Comencé a tocar la guitarra, pero después de muchas horas de estudio, cuando había conseguido cuidar mis uñas y lacar las de la mano derecha con la izquierda, cuando había superado la media docena de acordes básicos y acompañarme sin desentonar demasiado las canciones de moda, me di cuenta de que nunca podría acercarme a Joan Manuel Serrat ni ser Paco de Lucía, y la dejé dormir para siempre en su funda, ahora polvorienta, y dar reposo a las cuerdas vocales.

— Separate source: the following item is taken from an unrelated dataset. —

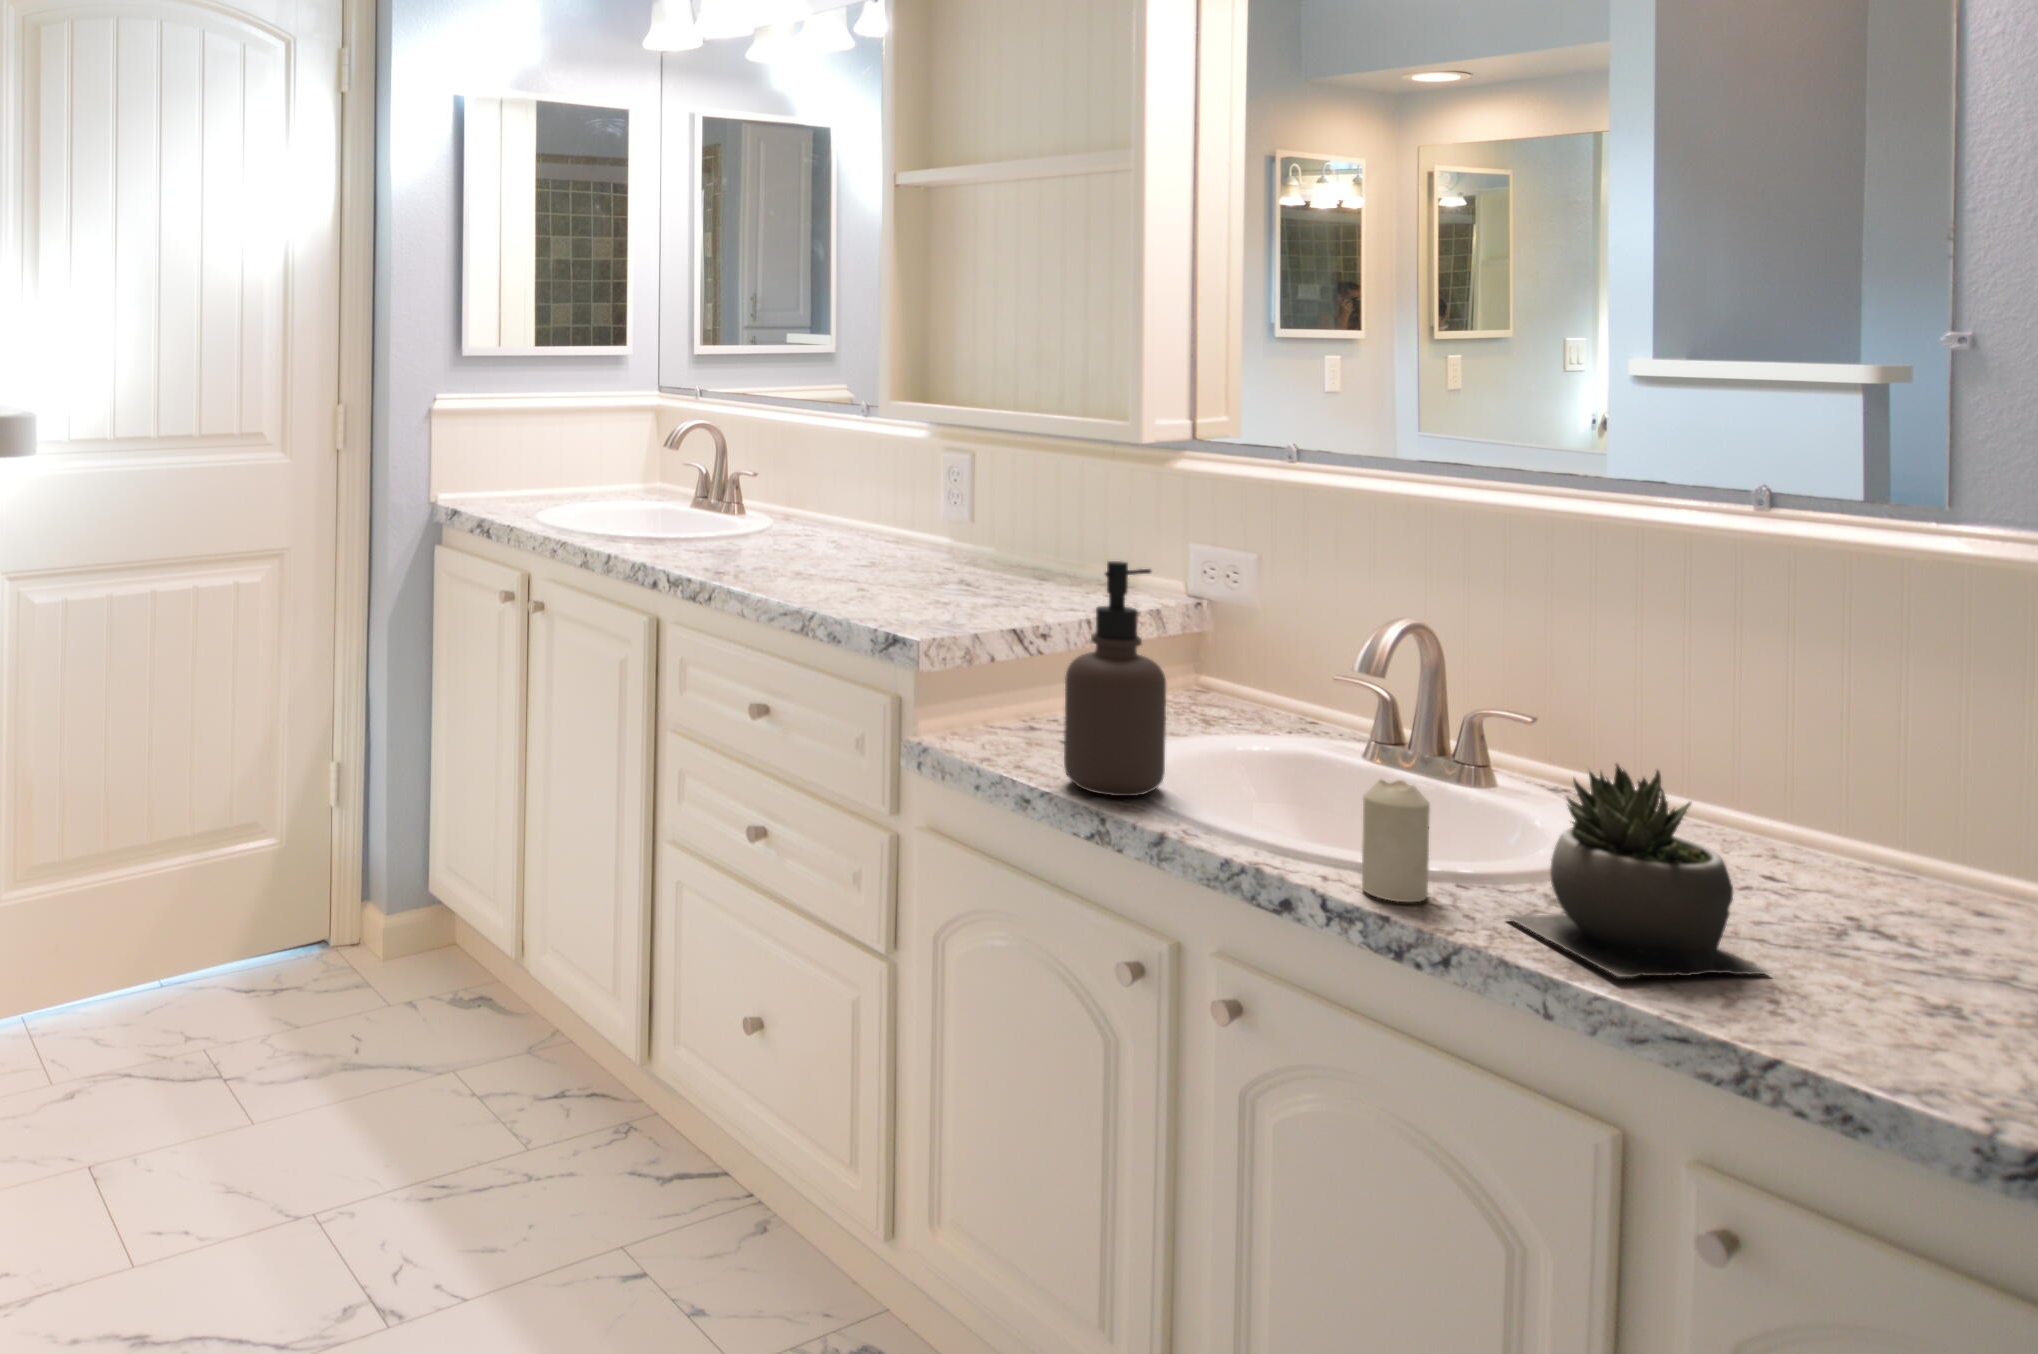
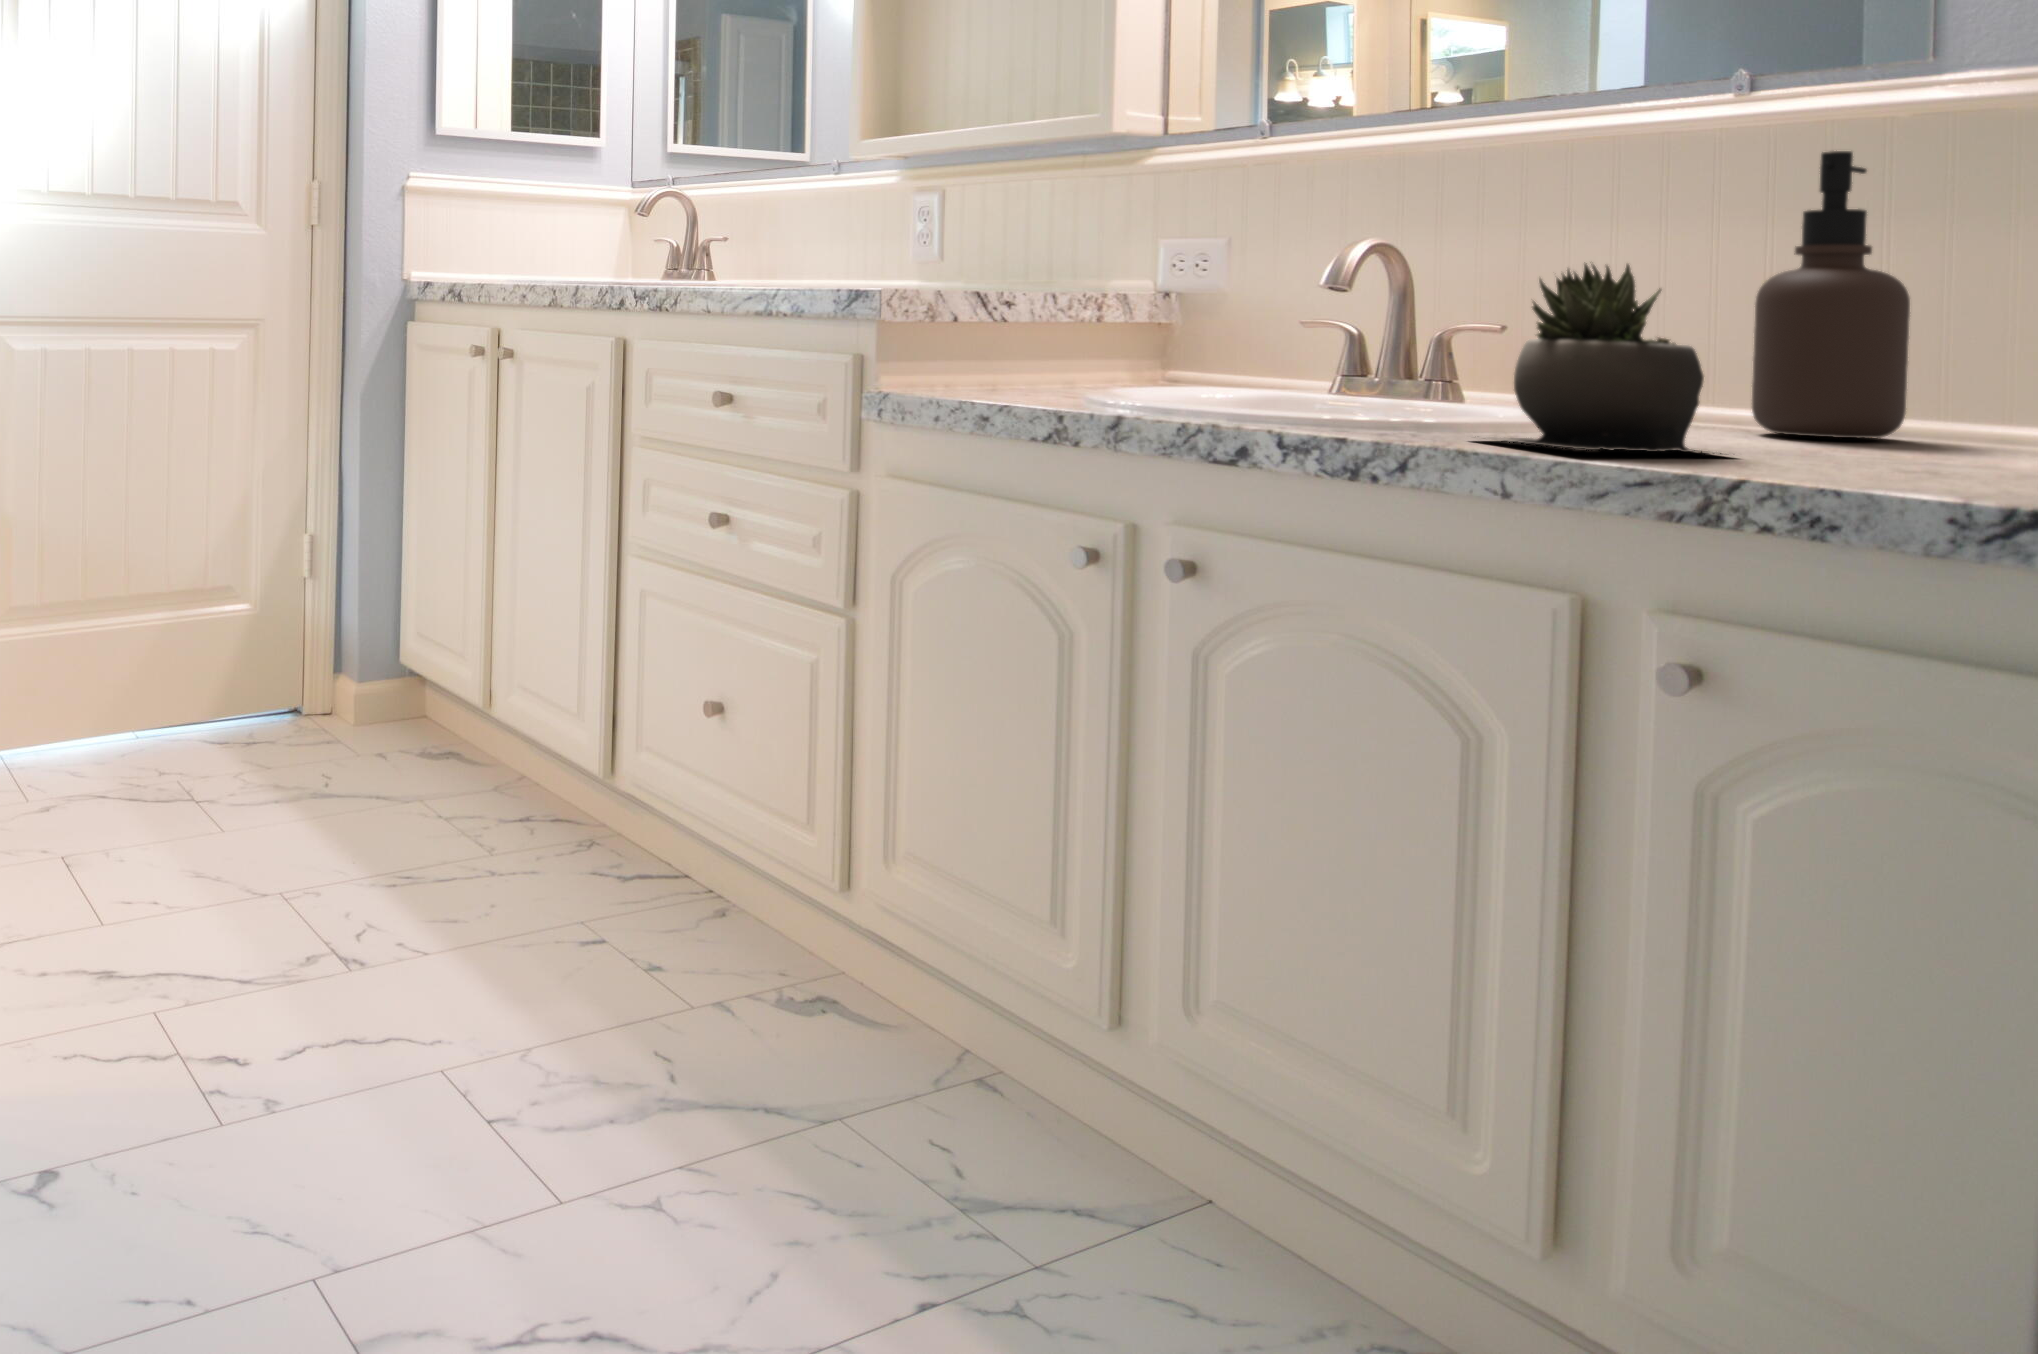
soap dispenser: present [1064,561,1166,796] -> present [1752,151,1910,438]
candle: present [1362,780,1430,902] -> none [1320,318,1391,432]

Tras la pubertad, con el primer enamoramiento, empecé a deletrear apasionados versos con musicalidad cantarina y ripiosa que eran muy bien recibidos por las musas que los inspiraron; tras el éxito, aunque no el amoroso, osé cantar pequeñas gestas, actos patrios y efemérides que nunca encontraron eco. Emprendí el camino de la pintura y, tras emborronar una docena de lienzos que ni siquiera consintió colgarlos mi madre en casa, arrumbé todo y aún duerme el sueño de los justos el caballete en el trastero.

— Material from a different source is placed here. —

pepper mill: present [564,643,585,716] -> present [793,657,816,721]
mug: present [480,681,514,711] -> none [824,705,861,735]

Hace día me encontré con un viejo amigo con quien no me veía desde la etapa del instituto. Su imagen era la de un triunfador y su currículum el de un hombre brillante; me vio un tanto apocado, casi depresivo, y me aconsejó: ¡Pinta, escribe, toca la guitarra… no te limites a lo que haces con excelencia; vive intensa y creativamente! Y aquí estoy, emborronando, a sabiendas de que no llegaré a ser Andrés Trapiello, Manuel Rivas, ni Cervantes.